PROBLEM DETAILS | Write each of the records out again exactly.

PROVIDED DATA START

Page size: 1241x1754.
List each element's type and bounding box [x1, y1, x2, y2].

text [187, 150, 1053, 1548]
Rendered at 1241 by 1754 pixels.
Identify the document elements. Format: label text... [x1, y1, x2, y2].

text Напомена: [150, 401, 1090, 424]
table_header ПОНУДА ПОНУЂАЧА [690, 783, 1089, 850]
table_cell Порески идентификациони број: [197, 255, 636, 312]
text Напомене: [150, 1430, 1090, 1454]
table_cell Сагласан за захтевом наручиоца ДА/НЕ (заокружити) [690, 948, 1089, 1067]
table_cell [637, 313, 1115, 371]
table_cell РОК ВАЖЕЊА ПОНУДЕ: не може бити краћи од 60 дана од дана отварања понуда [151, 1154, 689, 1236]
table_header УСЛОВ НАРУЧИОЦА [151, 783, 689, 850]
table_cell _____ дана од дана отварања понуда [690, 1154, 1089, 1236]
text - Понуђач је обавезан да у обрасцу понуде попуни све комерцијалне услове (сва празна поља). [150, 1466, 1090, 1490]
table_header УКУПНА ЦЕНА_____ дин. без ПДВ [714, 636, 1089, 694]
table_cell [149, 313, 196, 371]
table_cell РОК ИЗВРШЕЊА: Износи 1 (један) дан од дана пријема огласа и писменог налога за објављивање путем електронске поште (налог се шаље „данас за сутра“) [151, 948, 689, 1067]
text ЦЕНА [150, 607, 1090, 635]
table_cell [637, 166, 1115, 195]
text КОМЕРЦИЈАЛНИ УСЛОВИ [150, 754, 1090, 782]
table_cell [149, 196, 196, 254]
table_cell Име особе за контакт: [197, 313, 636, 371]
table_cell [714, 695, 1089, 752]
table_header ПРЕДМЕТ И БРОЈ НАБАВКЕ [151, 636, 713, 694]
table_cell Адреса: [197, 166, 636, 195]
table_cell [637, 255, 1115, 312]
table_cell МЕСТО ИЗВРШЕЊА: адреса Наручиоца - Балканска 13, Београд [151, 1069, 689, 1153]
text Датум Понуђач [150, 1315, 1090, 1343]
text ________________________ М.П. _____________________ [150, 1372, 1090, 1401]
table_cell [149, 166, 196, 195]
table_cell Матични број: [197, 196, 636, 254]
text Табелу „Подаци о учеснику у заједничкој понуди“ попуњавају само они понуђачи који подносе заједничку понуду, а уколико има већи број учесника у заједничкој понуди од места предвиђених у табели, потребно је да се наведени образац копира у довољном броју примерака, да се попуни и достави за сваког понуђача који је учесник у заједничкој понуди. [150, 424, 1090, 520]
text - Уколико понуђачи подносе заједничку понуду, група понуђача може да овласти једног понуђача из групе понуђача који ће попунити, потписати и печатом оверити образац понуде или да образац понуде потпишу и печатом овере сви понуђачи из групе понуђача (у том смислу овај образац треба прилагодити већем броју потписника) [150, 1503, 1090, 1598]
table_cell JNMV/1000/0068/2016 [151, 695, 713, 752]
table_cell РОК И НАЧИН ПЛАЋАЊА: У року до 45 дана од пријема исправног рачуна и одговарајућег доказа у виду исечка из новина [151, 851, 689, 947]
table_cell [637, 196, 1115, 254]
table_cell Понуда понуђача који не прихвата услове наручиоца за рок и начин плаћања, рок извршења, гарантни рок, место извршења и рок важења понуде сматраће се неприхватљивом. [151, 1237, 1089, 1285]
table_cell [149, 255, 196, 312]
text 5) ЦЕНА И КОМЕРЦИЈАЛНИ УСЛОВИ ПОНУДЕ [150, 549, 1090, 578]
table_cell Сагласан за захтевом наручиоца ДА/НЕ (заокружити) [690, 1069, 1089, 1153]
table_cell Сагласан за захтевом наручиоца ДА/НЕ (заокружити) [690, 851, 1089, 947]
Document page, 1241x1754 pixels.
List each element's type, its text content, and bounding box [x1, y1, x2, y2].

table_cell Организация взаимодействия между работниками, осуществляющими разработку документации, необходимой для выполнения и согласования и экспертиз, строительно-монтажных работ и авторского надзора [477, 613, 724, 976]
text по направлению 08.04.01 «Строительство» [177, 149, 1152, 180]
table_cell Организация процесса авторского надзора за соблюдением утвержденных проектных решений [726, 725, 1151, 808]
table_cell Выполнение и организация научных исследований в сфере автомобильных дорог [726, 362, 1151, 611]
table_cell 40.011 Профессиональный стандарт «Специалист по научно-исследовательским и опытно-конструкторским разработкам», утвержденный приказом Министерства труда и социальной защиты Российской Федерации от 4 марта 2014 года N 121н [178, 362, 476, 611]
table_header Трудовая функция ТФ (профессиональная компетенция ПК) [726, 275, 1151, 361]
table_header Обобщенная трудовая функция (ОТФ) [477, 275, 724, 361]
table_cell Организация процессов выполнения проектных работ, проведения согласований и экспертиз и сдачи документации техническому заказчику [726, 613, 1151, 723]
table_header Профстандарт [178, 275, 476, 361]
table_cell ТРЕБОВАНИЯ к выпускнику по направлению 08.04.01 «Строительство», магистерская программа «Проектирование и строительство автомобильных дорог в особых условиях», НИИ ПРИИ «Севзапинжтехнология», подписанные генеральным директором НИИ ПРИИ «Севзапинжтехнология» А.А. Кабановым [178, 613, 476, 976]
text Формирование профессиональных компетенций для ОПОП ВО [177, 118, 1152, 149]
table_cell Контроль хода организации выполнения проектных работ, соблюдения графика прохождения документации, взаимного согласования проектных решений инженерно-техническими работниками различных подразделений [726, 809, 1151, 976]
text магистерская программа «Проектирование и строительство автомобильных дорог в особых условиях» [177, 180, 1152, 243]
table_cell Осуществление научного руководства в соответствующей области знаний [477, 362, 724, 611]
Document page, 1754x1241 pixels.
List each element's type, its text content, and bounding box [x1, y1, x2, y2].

PROVIDED DATA END

COMPLETED EXERCISE |
Page size: 1241x1754.
List each element's type and bounding box [x1, y1, x2, y2].

text [187, 150, 1053, 1548]
Rendered at 1241 by 1754 pixels.
Identify the document elements. Format: label text... [x1, y1, x2, y2].

text Напомена: [150, 401, 1090, 424]
table_header ПОНУДА ПОНУЂАЧА [690, 783, 1089, 850]
table_cell Порески идентификациони број: [197, 255, 636, 312]
text Напомене: [150, 1430, 1090, 1454]
table_cell Сагласан за захтевом наручиоца ДА/НЕ (заокружити) [690, 948, 1089, 1067]
table_cell [637, 313, 1115, 371]
table_cell РОК ВАЖЕЊА ПОНУДЕ: не може бити краћи од 60 дана од дана отварања понуда [151, 1154, 689, 1236]
table_header УСЛОВ НАРУЧИОЦА [151, 783, 689, 850]
table_cell _____ дана од дана отварања понуда [690, 1154, 1089, 1236]
text - Понуђач је обавезан да у обрасцу понуде попуни све комерцијалне услове (сва празна поља). [150, 1466, 1090, 1490]
table_header УКУПНА ЦЕНА_____ дин. без ПДВ [714, 636, 1089, 694]
table_cell [149, 313, 196, 371]
table_cell РОК ИЗВРШЕЊА: Износи 1 (један) дан од дана пријема огласа и писменог налога за објављивање путем електронске поште (налог се шаље „данас за сутра“) [151, 948, 689, 1067]
text ЦЕНА [150, 607, 1090, 635]
table_cell [637, 166, 1115, 195]
text КОМЕРЦИЈАЛНИ УСЛОВИ [150, 754, 1090, 782]
table_cell [149, 196, 196, 254]
table_cell Име особе за контакт: [197, 313, 636, 371]
table_cell [714, 695, 1089, 752]
table_header ПРЕДМЕТ И БРОЈ НАБАВКЕ [151, 636, 713, 694]
table_cell Адреса: [197, 166, 636, 195]
table_cell [637, 255, 1115, 312]
table_cell МЕСТО ИЗВРШЕЊА: адреса Наручиоца - Балканска 13, Београд [151, 1069, 689, 1153]
text Датум Понуђач [150, 1315, 1090, 1343]
text ________________________ М.П. _____________________ [150, 1372, 1090, 1401]
table_cell [149, 166, 196, 195]
table_cell Матични број: [197, 196, 636, 254]
text Табелу „Подаци о учеснику у заједничкој понуди“ попуњавају само они понуђачи који подносе заједничку понуду, а уколико има већи број учесника у заједничкој понуди од места предвиђених у табели, потребно је да се наведени образац копира у довољном броју примерака, да се попуни и достави за сваког понуђача који је учесник у заједничкој понуди. [150, 424, 1090, 520]
text - Уколико понуђачи подносе заједничку понуду, група понуђача може да овласти једног понуђача из групе понуђача који ће попунити, потписати и печатом оверити образац понуде или да образац понуде потпишу и печатом овере сви понуђачи из групе понуђача (у том смислу овај образац треба прилагодити већем броју потписника) [150, 1503, 1090, 1598]
table_cell JNMV/1000/0068/2016 [151, 695, 713, 752]
table_cell РОК И НАЧИН ПЛАЋАЊА: У року до 45 дана од пријема исправног рачуна и одговарајућег доказа у виду исечка из новина [151, 851, 689, 947]
table_cell [637, 196, 1115, 254]
table_cell Понуда понуђача који не прихвата услове наручиоца за рок и начин плаћања, рок извршења, гарантни рок, место извршења и рок важења понуде сматраће се неприхватљивом. [151, 1237, 1089, 1285]
table_cell [149, 255, 196, 312]
text 5) ЦЕНА И КОМЕРЦИЈАЛНИ УСЛОВИ ПОНУДЕ [150, 549, 1090, 578]
table_cell Сагласан за захтевом наручиоца ДА/НЕ (заокружити) [690, 1069, 1089, 1153]
table_cell Сагласан за захтевом наручиоца ДА/НЕ (заокружити) [690, 851, 1089, 947]
Document page, 1241x1754 pixels.
List each element's type, its text content, and bounding box [x1, y1, x2, y2].

table_cell Организация взаимодействия между работниками, осуществляющими разработку документации, необходимой для выполнения и согласования и экспертиз, строительно-монтажных работ и авторского надзора [477, 613, 724, 976]
text по направлению 08.04.01 «Строительство» [177, 149, 1152, 180]
table_cell Организация процесса авторского надзора за соблюдением утвержденных проектных решений [726, 725, 1151, 808]
table_cell Выполнение и организация научных исследований в сфере автомобильных дорог [726, 362, 1151, 611]
table_cell 40.011 Профессиональный стандарт «Специалист по научно-исследовательским и опытно-конструкторским разработкам», утвержденный приказом Министерства труда и социальной защиты Российской Федерации от 4 марта 2014 года N 121н [178, 362, 476, 611]
table_header Трудовая функция ТФ (профессиональная компетенция ПК) [726, 275, 1151, 361]
table_header Обобщенная трудовая функция (ОТФ) [477, 275, 724, 361]
table_cell Организация процессов выполнения проектных работ, проведения согласований и экспертиз и сдачи документации техническому заказчику [726, 613, 1151, 723]
table_header Профстандарт [178, 275, 476, 361]
table_cell ТРЕБОВАНИЯ к выпускнику по направлению 08.04.01 «Строительство», магистерская программа «Проектирование и строительство автомобильных дорог в особых условиях», НИИ ПРИИ «Севзапинжтехнология», подписанные генеральным директором НИИ ПРИИ «Севзапинжтехнология» А.А. Кабановым [178, 613, 476, 976]
text Формирование профессиональных компетенций для ОПОП ВО [177, 118, 1152, 149]
table_cell Контроль хода организации выполнения проектных работ, соблюдения графика прохождения документации, взаимного согласования проектных решений инженерно-техническими работниками различных подразделений [726, 809, 1151, 976]
text магистерская программа «Проектирование и строительство автомобильных дорог в особых условиях» [177, 180, 1152, 243]
table_cell Осуществление научного руководства в соответствующей области знаний [477, 362, 724, 611]
Document page, 1754x1241 pixels.
List each element's type, its text content, and bounding box [x1, y1, x2, y2].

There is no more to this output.